Date of Award

12-17-2015

Degree Type

Closed Dissertation

Degree Name

Doctor of Philosophy (PhD)

Department

Communication

First Advisor

Angelo Restivo

Second Advisor

Alessandra Raengo

Third Advisor

Jennifer Barker

Fourth Advisor

Greg Smith

Fifth Advisor

Ian Bogost

Abstract

The Digital Logic of Death analyzes recent reconfigurations in our relationship to death which have emerged in response to the rupture of the digital, as glimpsed through the films, television shows, and digital games which so often inform and influence our understanding of mortality. Considered as both a series of technological advancements and a new set of cultural assumptions, this project argues that the digital cannot but shift our understanding of death in general, and our recognition of our own finiteness in particular. As such, it presents four observations about the appearance, function, and conception of death in contemporary moving images. First, that our dissatisfaction with inaccurate representations of death and increased interest in autonomous simulations reveals an attempt to reinstate the knowledge and painful pleasure once found only through witnessing the death of others. Second, that the seemingly inconsequential nature of death in digital games – where the traumatic is easily rewound and re-animated – serves not to deny death but rather to make it more present, providing an opportunity for gameplayers to contemplate and craft their own unique ‘path to death.’ Third, that contemporary society, engulfed in the binary logic of the digital, has come to fetishize the frightening possibility of death at the expense of recognizing its potential impact on our lives and culture, leading to experiential relays through which we attempt to reencounter that potential, namely a narrative Being-towards-death and a splitting of subjectivity into actual and virtual components with their own relationship to mortality.
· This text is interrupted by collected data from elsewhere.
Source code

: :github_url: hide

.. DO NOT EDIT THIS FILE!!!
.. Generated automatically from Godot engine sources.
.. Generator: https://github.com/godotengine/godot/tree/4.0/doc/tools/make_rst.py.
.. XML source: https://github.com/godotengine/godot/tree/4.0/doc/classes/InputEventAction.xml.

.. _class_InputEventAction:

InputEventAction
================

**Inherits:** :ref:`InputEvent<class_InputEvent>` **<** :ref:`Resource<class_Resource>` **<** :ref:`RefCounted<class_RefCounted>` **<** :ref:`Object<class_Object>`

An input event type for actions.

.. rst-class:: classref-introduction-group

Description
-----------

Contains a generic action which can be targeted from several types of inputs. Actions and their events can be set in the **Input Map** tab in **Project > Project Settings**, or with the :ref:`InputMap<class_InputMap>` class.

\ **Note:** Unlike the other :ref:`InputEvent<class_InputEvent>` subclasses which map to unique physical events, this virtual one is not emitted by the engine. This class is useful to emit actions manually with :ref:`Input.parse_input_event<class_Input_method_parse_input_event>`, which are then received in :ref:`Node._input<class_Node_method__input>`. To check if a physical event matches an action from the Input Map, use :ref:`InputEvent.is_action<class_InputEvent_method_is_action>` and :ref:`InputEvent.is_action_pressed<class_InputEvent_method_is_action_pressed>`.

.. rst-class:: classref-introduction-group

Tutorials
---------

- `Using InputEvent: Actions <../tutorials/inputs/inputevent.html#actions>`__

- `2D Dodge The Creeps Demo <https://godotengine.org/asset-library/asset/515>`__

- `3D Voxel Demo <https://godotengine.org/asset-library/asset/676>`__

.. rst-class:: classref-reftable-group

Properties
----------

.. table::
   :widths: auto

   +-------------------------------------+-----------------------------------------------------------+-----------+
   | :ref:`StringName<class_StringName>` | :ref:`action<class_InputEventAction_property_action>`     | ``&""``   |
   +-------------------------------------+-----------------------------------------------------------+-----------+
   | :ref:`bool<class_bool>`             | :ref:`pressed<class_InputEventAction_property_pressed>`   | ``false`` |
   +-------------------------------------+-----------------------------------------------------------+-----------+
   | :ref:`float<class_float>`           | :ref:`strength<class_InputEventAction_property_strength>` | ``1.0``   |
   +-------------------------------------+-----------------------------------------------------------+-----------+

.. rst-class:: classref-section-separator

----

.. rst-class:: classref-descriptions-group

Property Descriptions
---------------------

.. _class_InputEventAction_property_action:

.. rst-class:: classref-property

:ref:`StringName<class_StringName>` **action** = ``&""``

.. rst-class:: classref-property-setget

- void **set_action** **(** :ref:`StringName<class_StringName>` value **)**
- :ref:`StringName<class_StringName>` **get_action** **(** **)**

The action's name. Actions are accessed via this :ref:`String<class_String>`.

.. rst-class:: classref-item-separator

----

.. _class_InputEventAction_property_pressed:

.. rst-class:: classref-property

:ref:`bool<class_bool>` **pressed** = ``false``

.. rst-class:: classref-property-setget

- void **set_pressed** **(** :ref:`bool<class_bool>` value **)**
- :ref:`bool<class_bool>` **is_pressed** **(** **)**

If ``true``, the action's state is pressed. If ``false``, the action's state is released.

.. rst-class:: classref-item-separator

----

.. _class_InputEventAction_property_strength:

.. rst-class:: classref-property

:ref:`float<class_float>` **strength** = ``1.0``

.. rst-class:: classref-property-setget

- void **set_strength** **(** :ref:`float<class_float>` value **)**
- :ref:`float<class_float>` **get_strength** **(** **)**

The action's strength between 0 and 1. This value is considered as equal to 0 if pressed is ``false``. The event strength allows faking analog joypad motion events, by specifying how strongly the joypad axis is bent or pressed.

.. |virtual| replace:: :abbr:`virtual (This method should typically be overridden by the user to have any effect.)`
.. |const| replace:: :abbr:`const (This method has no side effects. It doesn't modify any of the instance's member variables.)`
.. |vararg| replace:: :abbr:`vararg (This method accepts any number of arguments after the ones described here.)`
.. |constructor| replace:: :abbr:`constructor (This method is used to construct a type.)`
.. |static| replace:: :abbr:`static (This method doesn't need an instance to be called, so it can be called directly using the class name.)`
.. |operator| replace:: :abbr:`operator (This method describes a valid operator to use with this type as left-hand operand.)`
And fourth, that contemporary narratives of seemingly ‘immortal,’ artificially-intelligent machines are concerned less with the fantasy of immortality than they are with what it means to be mortal, thereby positioning death as the most essential and fundamental component of the human experience. Together, these observations look to renew an existential undercurrent of critical theory, phenomenology, psychoanalysis, and metaphysics, which has the potential to greatly inform key conversations in film and media studies, cultural studies, and posthumanism, as well as the capacity to reveal the essential argument of the digital logic of death: that to be human is to know that you will die.